Okay, so my feedback:
In the Terminology section is the same hint I had in the account deletion spec: An Actor does not have to represent a user.
Then there is a not fully clear thing in the Proposed Solution Section, Web app behavior: The way I understand this is that the Frontend/User Interface is responsible for the web finger de-referencing. I am not sure if this is what we want. On the one hand the interface is likely connected to the internet (if not, following doesn't work anyways) and has the capabilities. On the other hand, I think we shouldn't split the AP implementation too much between frontend and backend and therefore do the de-referencing in the backend.
In the following users section is a list of currently supported Content Types that are shared with the audience, however this is outside of the scope of this spec and likely to change.
In the API behavior section are no responses defined, I think we should do this.
In the unfollowing users ActivityPub behavior the spec states it is allowed to unfollow unilaterally, and this is probably AP spec compliant. However, we should do it right and inform the target of the Unfollow-Event.
I am not sure about the relation to public activity and the ability to follow. We probably should have a specific setting for the ability of arbitrary users to follow me, and not couple two things that are really unrelated.
Example: I might want to share my listens publicly, but post audio snippets for my followers only. In this case my activity is public, but I still want to control who gains access to my followers list.
In the UI I wouldn't automatically set the button to "Unfollow" in the case of the Follow activity. In the best case this goes pretty quick, however we probably don't know yet if the Accept bit comes. I would therefore make sure the Button reflects the state correctly by always going from Follow -- Click --> Pending -- Accept --> Unfollow instead of switching to Unfollow directly in some cases.
In the blocking section, its probably just wording, but multilateral seems to be the wrong term here. I can always block anyone without any involvement of other parties. Its my decision, my power. AP even forbids us to inform the blocked actor of the block, so its likely unilateral?
I think in the API behavior section for the blocking we should change the vocabulary from requesting and target user to blocking and blocked user.
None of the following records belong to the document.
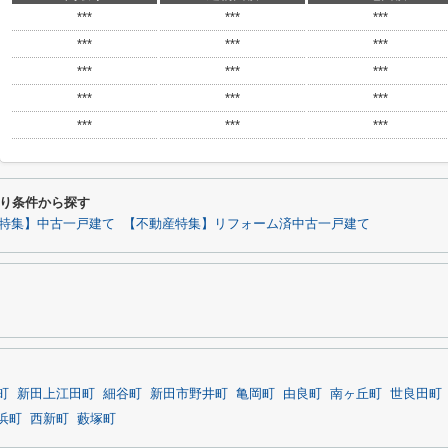
***
***
***
***
***
***
***
***
***
***
***
***
***
***
***
り条件から探す
特集】中古一戸建て
【不動産特集】リフォーム済中古一戸建て
町
新田上江田町
細谷町
新田市野井町
亀岡町
由良町
南ヶ丘町
世良田町
浜町
西新町
藪塚町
This is way more clearer and less confusing, especially since its a unilateral transaction and we do not need to make clear that both involved parties have the ability to block.
In the AP section for the blocking feature step 2 is wrong. Since we cannot inform the blocked user of the block, we don't know if we are blocked or not. And since we don't know and the blocking target probably even avoids letting us know, we can not not send the follow request. We need to send it and it just doesn't get accepted.
Furthermore I can't see why we should send an Undo Activity on the Block Object to the target. They don't know they were blocked, nothing changes.
I think the confusion here comes from the fact that the AP spec has a Client-to-Server and a Server-to-Server spec, while we are only interested in the later and the undo-on-block thing comes from the former.